A lista tem de ser completa e detalhada de tudo o que vai levar. Têm de ser artigos usados, para ter direito a isenção de impostos.
Os PAGAMENTOS, e de acordo com Arnaldo Oliveira, podem ser feitos cá nos EUA e lá em Portugal. Pela minha experiência, o frete marítimo deve ser pago cá. Lá se houver mais uma inspeção alfandegária há sempre mais um custo. E aqui nem Arnaldo Oliveira nem nós temos qualquer controlo. A inspeção é da inteira responsabilidade da polícia alfandegária, que procede como muito bem o achar por conveniente”.

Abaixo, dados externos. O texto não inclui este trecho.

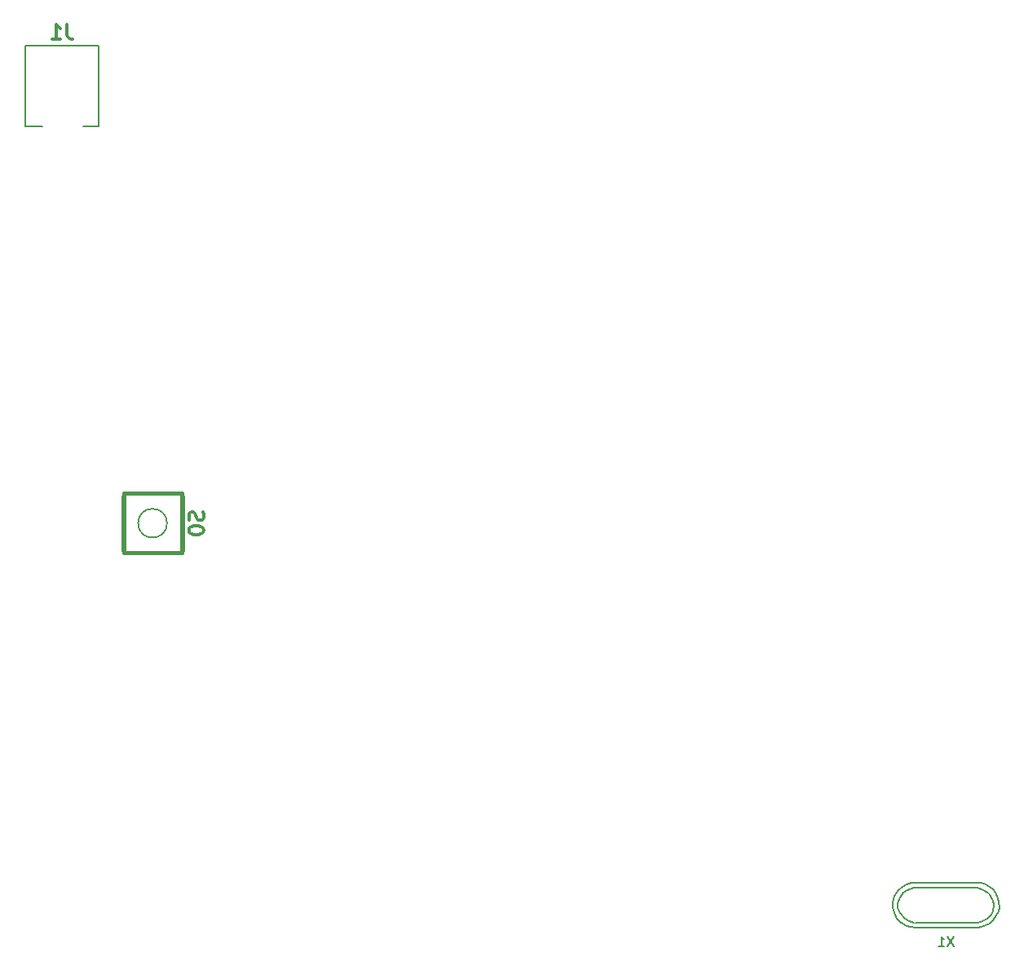
<source format=gbo>
G04 #@! TF.FileFunction,Legend,Bot*
%FSLAX46Y46*%
G04 Gerber Fmt 4.6, Leading zero omitted, Abs format (unit mm)*
G04 Created by KiCad (PCBNEW 4.0.2-stable) date Tuesday, August 23, 2016 'AMt' 01:09:47 AM*
%MOMM*%
G01*
G04 APERTURE LIST*
%ADD10C,0.020000*%
%ADD11C,0.200660*%
%ADD12C,0.381000*%
%ADD13C,0.150000*%
%ADD14C,0.304800*%
G04 APERTURE END LIST*
D10*
D11*
X139725400Y-159359600D02*
X141376400Y-159359600D01*
X141376400Y-159359600D02*
X141376400Y-150977600D01*
X141376400Y-150977600D02*
X133756400Y-150977600D01*
X133756400Y-150977600D02*
X133756400Y-159359600D01*
X133756400Y-159359600D02*
X135534400Y-159359600D01*
X148465540Y-200609200D02*
G75*
G03X148465540Y-200609200I-1501140J0D01*
G01*
D12*
X143865600Y-203408280D02*
X143865600Y-197810120D01*
X150063200Y-203408280D02*
X150063200Y-197810120D01*
X149964140Y-203708000D02*
X149964140Y-197510400D01*
X149964140Y-197510400D02*
X143964660Y-197510400D01*
X143964660Y-197510400D02*
X143964660Y-203708000D01*
X143964660Y-203708000D02*
X149964140Y-203708000D01*
D13*
X234061000Y-241284760D02*
X234261660Y-240883440D01*
X234261660Y-240883440D02*
X234363260Y-240284000D01*
X234363260Y-240284000D02*
X234261660Y-239783620D01*
X234261660Y-239783620D02*
X233862880Y-239085120D01*
X233862880Y-239085120D02*
X233260900Y-238683800D01*
X233260900Y-238683800D02*
X232661460Y-238483140D01*
X232661460Y-238483140D02*
X226062540Y-238483140D01*
X226062540Y-238483140D02*
X225361500Y-238683800D01*
X225361500Y-238683800D02*
X224962720Y-238983520D01*
X224962720Y-238983520D02*
X224561400Y-239483900D01*
X224561400Y-239483900D02*
X224360740Y-240083340D01*
X224360740Y-240083340D02*
X224360740Y-240583720D01*
X224360740Y-240583720D02*
X224561400Y-241084100D01*
X224561400Y-241084100D02*
X225061780Y-241683540D01*
X225061780Y-241683540D02*
X225562160Y-241983260D01*
X225562160Y-241983260D02*
X226062540Y-242084860D01*
X226161600Y-242084860D02*
X232763060Y-242084860D01*
X232763060Y-242084860D02*
X233161840Y-241983260D01*
X233161840Y-241983260D02*
X233662220Y-241683540D01*
X233662220Y-241683540D02*
X234162600Y-241183160D01*
X226171760Y-242613180D02*
X225712020Y-242564920D01*
X225712020Y-242564920D02*
X225313240Y-242453160D01*
X225313240Y-242453160D02*
X224881440Y-242234720D01*
X224881440Y-242234720D02*
X224591880Y-242003580D01*
X224591880Y-242003580D02*
X224261680Y-241653060D01*
X224261680Y-241653060D02*
X223972120Y-241114580D01*
X223972120Y-241114580D02*
X223842580Y-240515140D01*
X223842580Y-240515140D02*
X223842580Y-240004600D01*
X223842580Y-240004600D02*
X224012760Y-239303560D01*
X224012760Y-239303560D02*
X224411540Y-238714280D01*
X224411540Y-238714280D02*
X224871280Y-238343440D01*
X224871280Y-238343440D02*
X225292920Y-238135160D01*
X225292920Y-238135160D02*
X225742500Y-237975140D01*
X225742500Y-237975140D02*
X226181920Y-237944660D01*
X233522520Y-238163100D02*
X233900980Y-238384080D01*
X233900980Y-238384080D02*
X234221020Y-238663480D01*
X234221020Y-238663480D02*
X234472480Y-238993680D01*
X234472480Y-238993680D02*
X234772200Y-239544860D01*
X234772200Y-239544860D02*
X234881420Y-240014760D01*
X234881420Y-240014760D02*
X234901740Y-240474500D01*
X234901740Y-240474500D02*
X234812840Y-240934240D01*
X234812840Y-240934240D02*
X234622340Y-241383820D01*
X234622340Y-241383820D02*
X234261660Y-241853720D01*
X234261660Y-241853720D02*
X233911140Y-242173760D01*
X233911140Y-242173760D02*
X233522520Y-242404900D01*
X233522520Y-242404900D02*
X233093260Y-242544600D01*
X233093260Y-242544600D02*
X232651300Y-242613180D01*
X226161600Y-237954820D02*
X232613200Y-237954820D01*
X232613200Y-237954820D02*
X233032300Y-237992920D01*
X233032300Y-237992920D02*
X233522520Y-238163100D01*
X226161600Y-242613180D02*
X232613200Y-242613180D01*
D14*
X138074400Y-148800029D02*
X138074400Y-149888600D01*
X138146972Y-150106314D01*
X138292115Y-150251457D01*
X138509829Y-150324029D01*
X138654972Y-150324029D01*
X136550400Y-150324029D02*
X137421257Y-150324029D01*
X136985829Y-150324029D02*
X136985829Y-148800029D01*
X137130972Y-149017743D01*
X137276114Y-149162886D01*
X137421257Y-149235457D01*
X152181257Y-199448057D02*
X152253829Y-199665771D01*
X152253829Y-200028628D01*
X152181257Y-200173771D01*
X152108686Y-200246342D01*
X151963543Y-200318914D01*
X151818400Y-200318914D01*
X151673257Y-200246342D01*
X151600686Y-200173771D01*
X151528114Y-200028628D01*
X151455543Y-199738342D01*
X151382971Y-199593200D01*
X151310400Y-199520628D01*
X151165257Y-199448057D01*
X151020114Y-199448057D01*
X150874971Y-199520628D01*
X150802400Y-199593200D01*
X150729829Y-199738342D01*
X150729829Y-200101200D01*
X150802400Y-200318914D01*
X150729829Y-201262343D02*
X150729829Y-201407486D01*
X150802400Y-201552629D01*
X150874971Y-201625200D01*
X151020114Y-201697771D01*
X151310400Y-201770343D01*
X151673257Y-201770343D01*
X151963543Y-201697771D01*
X152108686Y-201625200D01*
X152181257Y-201552629D01*
X152253829Y-201407486D01*
X152253829Y-201262343D01*
X152181257Y-201117200D01*
X152108686Y-201044629D01*
X151963543Y-200972057D01*
X151673257Y-200899486D01*
X151310400Y-200899486D01*
X151020114Y-200972057D01*
X150874971Y-201044629D01*
X150802400Y-201117200D01*
X150729829Y-201262343D01*
D13*
X230171524Y-243546381D02*
X229504857Y-244546381D01*
X229504857Y-243546381D02*
X230171524Y-244546381D01*
X228600095Y-244546381D02*
X229171524Y-244546381D01*
X228885810Y-244546381D02*
X228885810Y-243546381D01*
X228981048Y-243689238D01*
X229076286Y-243784476D01*
X229171524Y-243832095D01*
M02*

</source>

“A nossa presença tem a ver com a informação de que as pessoas saiam daqui com toda a informação correta. O problema maior com a entrada em Portugal tem a ver com os carros. Se deixam passar os prazos. Tem de pagar impostos e se tudo tem sido tratado corretamente e a seu tempo estavam isentos de pagamentos. O carro tem de regressar ao destino (EUA) com os altos custos que isso implica, que poderá ser na ordem dos 3 a 4 mil dólares. Os pagamentos face ao ter ultrapassado o limite, pode implicar no pagamento de mil euros. E aqui começa ser pensada a possibilidade de poder comprar outro carro. Tudo que seja relacionado com a alfândega é complicado e pode ter graves consequências.
Tudo tem um princípio e quem quer levar carga dos EUA para Portugal tem que começar por algum lado.
Antes do contentor chegar já está o processo em andamento. Alerto que os carros são o mais complicado. Tem de ter mais de 6 meses registado no nome de quem o vai levar”, concluiu Jacinto Dias da EuroAtla.